M1: Chapter 2 Flashcards
(118 cards)
What is a paradigm?
A set of basic assumptions that outlines the universe of scientific inquiry, specifying both the concepts regarded as legitimate and the methods to be used in collecting and interpreting data.
Provides general perspective that defines how to conceptualize and study a subject.
Developed by Thomas Kuhn.
What are the four types of paradigms in abnormal psychology?
- Biological
- Behavioural
- Psychoanalytic
- Humanistic
Define the Biological Paradigm.
A broad theoretical view that holds that mental disorders are caused by some aberrant somatic process or defect.
(a continuation of the somatogenic hypothesis!)
EXAMPLE: removal of ovarian cysts or the entire ovaries was thought to be treatment for melancholia, mania, and delusions.
Also referred to as the medical model or disease model.
What is the dominant paradigm from the late 1800s to the middle of the 1900s?
Biological Paradigm.
Based on the belief that in all medical illnesses, there is some biological process disrupted or not functioning normally.
What does behaviour genetics study?
Individual differences in behaviour that are attributable to differences in genetic makeup.
What are genes?
ultramicroscopic area of the chromosome and the smallest physical unit of the DNA molecule that carries a piece of hereditary information.
What is a genotype?
An individual’s unobservable, genetic constitution.
What is a phenotype?
The totality of observable characteristics of a person.
Phenotype changes over time!
(thought to be the product of the interaction between the genotype and the environment)
Example: Level of anxiety or intelligence
Various clinical syndromes are disorders of the ——–, not the ———.
phenotype
NOT the genotype
AT MOST, the genotypes for the disorders can be inherited and the environment is responsible for the disorder occuring or not!
What are the four basic methods to determine if psychopathology is inherited?
- Family Method
- Twin Method
- Adoptees Method
- Linkage Analysis
What is the Family Method in behaviour genetics?
A research strategy where the frequency of a trait or abnormal behaviour is determined in relatives with varying percentages of shared genetic background.
Idea is that if a mental disorder can be inherited, studying the family should reveal a relationship between # or shared genes and the prevelence of disorders.
What is the first step in the family method within behaviour genetics?
To collect index cases or probands
(people in the genetic investigation that bears the diagnosis or trait in which the investigator is interested!)
If genetic predisposition is present, index cases should…
have the disorde at a higher rate than found in the general population.
What does the Twin Method compare?
Concordance rates of monozygotic (identical) and dizygotic (fraternal) twins.
Studies begin with diagnoses cases and then search for the presence of the disorder in the other twin.
Concordance = the similarity in psychiatric diagnosis or in other traits within a pair of twins.
True or False: If the MZ concordance rate is higher than the DZ rate, the characteristic being studied is said to be heritable.
True!
This is because MZ twins (identical) have the same genes, meaning there is strong heritibility.
Why is data from the twin method hard to interpret?

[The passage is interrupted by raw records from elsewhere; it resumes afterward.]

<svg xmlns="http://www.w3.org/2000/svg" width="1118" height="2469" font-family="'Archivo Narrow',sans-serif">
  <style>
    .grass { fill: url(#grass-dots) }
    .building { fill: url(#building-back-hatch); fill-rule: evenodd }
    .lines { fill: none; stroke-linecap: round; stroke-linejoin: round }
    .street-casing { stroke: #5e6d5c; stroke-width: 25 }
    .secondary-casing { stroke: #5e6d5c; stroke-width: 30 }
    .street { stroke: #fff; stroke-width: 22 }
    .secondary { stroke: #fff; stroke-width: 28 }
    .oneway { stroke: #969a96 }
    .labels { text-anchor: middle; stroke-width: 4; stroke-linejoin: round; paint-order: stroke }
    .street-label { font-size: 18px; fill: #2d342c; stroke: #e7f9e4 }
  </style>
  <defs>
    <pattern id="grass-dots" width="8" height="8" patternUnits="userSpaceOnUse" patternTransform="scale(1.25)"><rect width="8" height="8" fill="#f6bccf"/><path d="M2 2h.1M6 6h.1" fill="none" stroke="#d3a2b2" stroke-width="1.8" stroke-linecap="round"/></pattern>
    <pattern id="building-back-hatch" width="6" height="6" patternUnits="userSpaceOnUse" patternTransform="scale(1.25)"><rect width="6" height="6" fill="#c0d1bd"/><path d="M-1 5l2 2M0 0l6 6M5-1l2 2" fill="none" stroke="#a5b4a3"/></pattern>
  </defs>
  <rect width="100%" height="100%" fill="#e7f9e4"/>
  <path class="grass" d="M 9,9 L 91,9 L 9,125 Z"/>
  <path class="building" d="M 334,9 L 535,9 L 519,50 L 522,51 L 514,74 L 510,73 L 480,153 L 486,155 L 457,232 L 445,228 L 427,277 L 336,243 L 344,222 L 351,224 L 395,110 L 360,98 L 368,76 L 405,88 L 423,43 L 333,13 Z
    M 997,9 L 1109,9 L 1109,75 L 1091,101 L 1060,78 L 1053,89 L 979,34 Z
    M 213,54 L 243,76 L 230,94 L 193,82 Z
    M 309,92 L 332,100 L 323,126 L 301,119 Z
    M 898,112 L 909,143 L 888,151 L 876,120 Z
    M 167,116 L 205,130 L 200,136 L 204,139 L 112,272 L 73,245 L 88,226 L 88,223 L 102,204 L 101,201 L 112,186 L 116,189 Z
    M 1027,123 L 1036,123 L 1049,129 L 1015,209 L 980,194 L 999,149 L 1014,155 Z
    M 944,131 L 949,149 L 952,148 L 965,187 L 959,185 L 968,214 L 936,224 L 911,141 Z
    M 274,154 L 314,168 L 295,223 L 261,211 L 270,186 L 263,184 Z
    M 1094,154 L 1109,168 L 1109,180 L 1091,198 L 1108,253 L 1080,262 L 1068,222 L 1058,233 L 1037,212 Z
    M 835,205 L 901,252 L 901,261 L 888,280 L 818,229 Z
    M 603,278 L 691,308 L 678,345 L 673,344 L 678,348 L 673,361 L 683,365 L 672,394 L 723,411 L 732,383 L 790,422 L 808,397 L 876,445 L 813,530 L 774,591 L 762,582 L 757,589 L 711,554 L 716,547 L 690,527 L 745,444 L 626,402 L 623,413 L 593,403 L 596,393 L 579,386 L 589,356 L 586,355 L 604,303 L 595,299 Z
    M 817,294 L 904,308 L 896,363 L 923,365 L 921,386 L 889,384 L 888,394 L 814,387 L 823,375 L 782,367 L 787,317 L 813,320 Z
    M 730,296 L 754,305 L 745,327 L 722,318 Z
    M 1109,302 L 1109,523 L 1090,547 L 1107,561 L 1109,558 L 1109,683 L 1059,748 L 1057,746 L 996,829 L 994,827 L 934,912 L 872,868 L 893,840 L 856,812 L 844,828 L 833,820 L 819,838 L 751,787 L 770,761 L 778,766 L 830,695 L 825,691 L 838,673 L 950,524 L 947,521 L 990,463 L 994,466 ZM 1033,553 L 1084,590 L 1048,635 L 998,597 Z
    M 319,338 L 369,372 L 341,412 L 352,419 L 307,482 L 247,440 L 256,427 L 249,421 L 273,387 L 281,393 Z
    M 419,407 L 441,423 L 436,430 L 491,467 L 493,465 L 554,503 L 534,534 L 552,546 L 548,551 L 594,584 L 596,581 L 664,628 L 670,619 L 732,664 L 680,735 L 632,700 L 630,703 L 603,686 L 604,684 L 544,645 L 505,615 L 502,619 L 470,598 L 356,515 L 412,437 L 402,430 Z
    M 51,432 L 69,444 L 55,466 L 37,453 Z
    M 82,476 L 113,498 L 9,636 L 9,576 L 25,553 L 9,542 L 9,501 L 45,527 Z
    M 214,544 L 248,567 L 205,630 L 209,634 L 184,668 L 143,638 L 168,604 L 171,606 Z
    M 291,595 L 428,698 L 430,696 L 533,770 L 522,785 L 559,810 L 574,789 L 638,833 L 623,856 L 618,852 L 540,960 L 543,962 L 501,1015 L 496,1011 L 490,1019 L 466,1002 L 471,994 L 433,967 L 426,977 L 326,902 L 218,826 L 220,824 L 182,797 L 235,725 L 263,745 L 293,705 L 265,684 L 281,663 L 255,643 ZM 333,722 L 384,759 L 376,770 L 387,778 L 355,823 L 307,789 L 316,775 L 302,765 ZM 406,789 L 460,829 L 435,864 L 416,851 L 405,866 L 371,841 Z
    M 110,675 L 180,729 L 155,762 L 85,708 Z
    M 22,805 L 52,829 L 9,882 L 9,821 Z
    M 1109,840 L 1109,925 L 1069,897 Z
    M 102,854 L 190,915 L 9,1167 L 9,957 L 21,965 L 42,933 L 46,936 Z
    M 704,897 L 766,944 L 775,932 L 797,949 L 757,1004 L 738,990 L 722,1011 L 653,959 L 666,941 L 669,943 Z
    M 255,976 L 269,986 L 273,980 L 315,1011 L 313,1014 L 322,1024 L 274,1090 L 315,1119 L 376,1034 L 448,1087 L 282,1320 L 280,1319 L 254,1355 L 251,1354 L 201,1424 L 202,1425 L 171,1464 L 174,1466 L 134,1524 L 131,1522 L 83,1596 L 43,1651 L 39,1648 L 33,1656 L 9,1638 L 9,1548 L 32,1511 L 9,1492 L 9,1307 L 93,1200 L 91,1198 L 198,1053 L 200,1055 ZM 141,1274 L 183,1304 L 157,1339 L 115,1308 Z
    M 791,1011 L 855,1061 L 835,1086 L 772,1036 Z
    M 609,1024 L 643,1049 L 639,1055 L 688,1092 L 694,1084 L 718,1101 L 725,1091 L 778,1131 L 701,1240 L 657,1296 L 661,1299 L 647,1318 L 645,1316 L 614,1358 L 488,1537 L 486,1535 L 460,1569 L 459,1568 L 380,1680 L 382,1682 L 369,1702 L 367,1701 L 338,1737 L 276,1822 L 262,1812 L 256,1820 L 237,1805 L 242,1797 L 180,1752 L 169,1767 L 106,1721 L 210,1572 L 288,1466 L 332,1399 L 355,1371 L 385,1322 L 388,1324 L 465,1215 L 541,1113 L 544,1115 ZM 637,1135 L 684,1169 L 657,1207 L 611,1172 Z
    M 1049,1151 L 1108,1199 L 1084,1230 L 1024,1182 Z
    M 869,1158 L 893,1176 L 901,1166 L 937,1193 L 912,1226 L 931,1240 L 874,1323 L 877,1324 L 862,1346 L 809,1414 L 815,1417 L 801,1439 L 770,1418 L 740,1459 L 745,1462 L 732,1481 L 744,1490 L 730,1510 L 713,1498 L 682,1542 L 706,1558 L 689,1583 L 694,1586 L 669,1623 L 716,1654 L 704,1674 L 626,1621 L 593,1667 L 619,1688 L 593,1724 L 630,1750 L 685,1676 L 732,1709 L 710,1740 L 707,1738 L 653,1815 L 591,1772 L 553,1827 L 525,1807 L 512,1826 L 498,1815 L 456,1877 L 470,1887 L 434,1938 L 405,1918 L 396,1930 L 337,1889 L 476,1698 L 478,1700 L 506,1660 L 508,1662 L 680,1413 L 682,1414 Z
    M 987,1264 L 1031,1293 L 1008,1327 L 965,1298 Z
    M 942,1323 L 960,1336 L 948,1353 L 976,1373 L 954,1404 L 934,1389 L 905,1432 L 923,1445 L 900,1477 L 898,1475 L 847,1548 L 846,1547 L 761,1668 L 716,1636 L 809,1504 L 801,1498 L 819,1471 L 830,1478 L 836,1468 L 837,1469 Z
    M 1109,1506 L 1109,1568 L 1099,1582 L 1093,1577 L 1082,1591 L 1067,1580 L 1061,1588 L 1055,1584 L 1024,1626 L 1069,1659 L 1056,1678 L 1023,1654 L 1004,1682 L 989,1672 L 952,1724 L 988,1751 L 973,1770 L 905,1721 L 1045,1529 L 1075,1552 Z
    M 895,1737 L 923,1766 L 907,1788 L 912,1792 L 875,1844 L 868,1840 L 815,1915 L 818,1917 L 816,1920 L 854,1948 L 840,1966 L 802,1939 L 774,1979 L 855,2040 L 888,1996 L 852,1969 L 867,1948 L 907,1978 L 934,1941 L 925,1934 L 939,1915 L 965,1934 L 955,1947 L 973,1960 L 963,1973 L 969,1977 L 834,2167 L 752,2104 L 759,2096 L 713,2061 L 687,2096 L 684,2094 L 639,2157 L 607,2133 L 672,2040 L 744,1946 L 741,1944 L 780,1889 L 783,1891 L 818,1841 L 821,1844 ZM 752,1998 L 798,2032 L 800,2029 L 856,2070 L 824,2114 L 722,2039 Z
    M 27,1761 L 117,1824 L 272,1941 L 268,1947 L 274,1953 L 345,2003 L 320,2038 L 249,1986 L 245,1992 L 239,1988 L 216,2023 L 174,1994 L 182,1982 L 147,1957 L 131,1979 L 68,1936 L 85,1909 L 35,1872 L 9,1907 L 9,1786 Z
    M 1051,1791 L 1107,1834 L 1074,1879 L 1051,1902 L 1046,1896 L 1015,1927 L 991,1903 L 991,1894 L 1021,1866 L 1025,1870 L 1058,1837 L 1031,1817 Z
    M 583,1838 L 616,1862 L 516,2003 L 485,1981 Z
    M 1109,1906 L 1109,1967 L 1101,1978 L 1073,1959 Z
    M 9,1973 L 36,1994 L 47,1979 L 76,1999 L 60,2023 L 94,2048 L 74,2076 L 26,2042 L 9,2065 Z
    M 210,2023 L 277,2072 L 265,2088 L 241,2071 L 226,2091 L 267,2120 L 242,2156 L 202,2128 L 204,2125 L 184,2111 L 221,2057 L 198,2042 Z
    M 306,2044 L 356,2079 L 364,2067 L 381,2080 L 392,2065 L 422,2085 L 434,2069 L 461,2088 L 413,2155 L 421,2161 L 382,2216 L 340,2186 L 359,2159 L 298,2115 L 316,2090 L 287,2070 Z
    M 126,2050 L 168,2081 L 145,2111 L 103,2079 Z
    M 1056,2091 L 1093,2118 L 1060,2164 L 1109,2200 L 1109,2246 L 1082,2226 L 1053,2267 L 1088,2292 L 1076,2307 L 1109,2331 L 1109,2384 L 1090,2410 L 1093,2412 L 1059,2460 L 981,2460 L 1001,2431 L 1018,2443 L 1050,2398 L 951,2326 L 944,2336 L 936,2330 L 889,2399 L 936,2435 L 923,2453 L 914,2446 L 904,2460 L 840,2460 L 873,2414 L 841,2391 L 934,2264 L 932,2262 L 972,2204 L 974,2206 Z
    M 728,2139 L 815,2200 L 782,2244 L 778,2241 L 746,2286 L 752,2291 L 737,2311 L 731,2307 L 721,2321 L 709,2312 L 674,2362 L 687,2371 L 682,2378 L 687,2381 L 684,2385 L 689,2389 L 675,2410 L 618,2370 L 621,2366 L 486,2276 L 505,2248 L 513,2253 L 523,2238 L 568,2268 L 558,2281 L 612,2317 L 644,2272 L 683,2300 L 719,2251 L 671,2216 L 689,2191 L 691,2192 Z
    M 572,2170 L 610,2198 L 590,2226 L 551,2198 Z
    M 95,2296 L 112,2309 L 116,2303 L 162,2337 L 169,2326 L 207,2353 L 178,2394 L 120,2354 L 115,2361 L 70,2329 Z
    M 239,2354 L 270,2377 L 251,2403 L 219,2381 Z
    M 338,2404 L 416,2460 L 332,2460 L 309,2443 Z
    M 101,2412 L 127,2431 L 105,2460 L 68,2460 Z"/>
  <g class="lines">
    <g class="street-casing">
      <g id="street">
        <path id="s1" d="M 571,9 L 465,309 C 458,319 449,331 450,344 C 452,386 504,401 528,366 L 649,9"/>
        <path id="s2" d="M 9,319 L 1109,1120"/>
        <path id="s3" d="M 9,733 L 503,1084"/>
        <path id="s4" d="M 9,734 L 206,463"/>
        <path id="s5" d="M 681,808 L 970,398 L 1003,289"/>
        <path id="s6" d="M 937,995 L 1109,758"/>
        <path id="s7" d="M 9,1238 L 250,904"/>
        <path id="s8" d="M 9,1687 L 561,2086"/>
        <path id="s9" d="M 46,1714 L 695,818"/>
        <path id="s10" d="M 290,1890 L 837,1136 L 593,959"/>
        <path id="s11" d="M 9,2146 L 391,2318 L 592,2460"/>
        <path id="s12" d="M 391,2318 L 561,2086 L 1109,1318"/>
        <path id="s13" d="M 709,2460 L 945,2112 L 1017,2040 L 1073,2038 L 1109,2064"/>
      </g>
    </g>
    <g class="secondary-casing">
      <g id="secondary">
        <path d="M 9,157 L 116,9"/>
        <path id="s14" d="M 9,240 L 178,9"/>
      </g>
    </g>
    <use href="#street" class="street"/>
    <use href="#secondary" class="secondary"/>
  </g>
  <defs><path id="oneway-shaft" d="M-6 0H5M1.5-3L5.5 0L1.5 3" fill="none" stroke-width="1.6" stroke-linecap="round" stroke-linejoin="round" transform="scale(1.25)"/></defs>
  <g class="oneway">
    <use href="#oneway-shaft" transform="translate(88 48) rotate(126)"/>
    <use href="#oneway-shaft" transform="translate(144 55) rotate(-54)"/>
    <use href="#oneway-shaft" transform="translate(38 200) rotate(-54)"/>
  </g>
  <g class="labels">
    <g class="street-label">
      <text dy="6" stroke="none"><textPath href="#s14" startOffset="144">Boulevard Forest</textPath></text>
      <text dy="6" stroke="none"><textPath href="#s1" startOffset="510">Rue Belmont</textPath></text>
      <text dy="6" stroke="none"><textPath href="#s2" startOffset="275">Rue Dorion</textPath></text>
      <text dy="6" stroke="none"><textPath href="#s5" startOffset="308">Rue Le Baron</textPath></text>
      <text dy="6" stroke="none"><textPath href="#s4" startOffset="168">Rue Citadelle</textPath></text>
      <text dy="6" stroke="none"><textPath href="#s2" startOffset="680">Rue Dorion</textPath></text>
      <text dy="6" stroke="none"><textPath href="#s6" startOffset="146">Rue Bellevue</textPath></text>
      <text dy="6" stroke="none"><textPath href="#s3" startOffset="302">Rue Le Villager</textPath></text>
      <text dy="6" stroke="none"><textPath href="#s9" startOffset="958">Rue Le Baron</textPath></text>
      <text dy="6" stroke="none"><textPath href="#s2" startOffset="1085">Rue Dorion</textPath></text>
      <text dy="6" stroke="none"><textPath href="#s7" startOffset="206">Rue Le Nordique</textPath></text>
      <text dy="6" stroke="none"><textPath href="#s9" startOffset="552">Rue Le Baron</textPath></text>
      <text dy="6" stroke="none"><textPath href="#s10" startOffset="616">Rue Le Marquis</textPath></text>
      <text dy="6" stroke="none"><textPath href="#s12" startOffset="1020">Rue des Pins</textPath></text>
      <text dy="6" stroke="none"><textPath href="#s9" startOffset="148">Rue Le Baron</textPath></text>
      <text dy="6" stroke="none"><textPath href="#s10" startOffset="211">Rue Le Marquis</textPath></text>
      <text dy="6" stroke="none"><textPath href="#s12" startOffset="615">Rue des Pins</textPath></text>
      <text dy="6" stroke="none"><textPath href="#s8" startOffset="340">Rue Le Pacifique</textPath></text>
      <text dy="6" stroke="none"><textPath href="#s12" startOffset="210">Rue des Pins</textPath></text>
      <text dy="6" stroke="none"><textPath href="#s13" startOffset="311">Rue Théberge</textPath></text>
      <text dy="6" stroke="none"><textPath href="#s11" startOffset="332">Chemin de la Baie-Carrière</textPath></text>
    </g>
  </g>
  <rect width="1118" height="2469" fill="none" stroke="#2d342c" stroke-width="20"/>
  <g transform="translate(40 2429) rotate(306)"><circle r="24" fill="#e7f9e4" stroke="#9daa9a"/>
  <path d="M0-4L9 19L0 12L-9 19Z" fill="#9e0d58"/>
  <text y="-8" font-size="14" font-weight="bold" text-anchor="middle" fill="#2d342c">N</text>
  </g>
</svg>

Because concordence could be due to childhood environment or other factors.
Ex. The greater number of children with a panic disorder could reflect child-rearing practices of panic disorder parents (where a genetic predisposition is not actually involved).
What is the Equal Environment Assumption?
Assumes that environmental factors are partial causes of concordance and equally influential for MZ pairs and DZ pairs.
Saying that MZ and DZ pairs have equivalent numbers of stressful life experiences.
What is the Adoptees Method?
Children who were adopted and reared apart from their biological parents (eliminating the influence of being raised by disordered parents).
Ex. if children with a high frequency of panic disorder that were reared apart from biological parents with a panic disorder → can act as evidence for genetic predisposition of disorder!
Define Linkage Analysis.
A technique in genetic research where the occurrence of a disorder in a family is evaluated alongside a known genetic marker (used to study families where disorder is heavily concentrated).
*a method within molecular genetics (approach that tries to specificy the particular genes involved in a disorder)
What is an allele?
Any one of several DNA codings that occupy the same position or location on a chromosome.
What is genetic polymorphism?
Variability in genes that occurs among members of a species.
How does linkage analysis work?
Works by using another characteristic whose genetics are known (genetic marker).
If psychopathology among relatives aligns with the occurrence of the genetic marker → it is concluded that the gene predisposing people to psychopathology is on the SAME chromosome and in a SIMILAR LOCATION on that chromosome (“is linked”) as the gene controlling the genetic marker.
Researchers often use the area of linkage analysis to hypothesis gene-environment interactions, which are…
The idea that a disorder or related symptoms are the COMBINED product of a genetic vulnerability and specific environmental experiences/conditions.
What is temperament?
An individual difference variable that reflects variability in tendencies such as emotionality and activity level.
(like reactivity and self-regulation)
Partly beleived to result from biological inherited differences.
Shows that individual temperment differences is largely genetically predetermined and detectable at birth.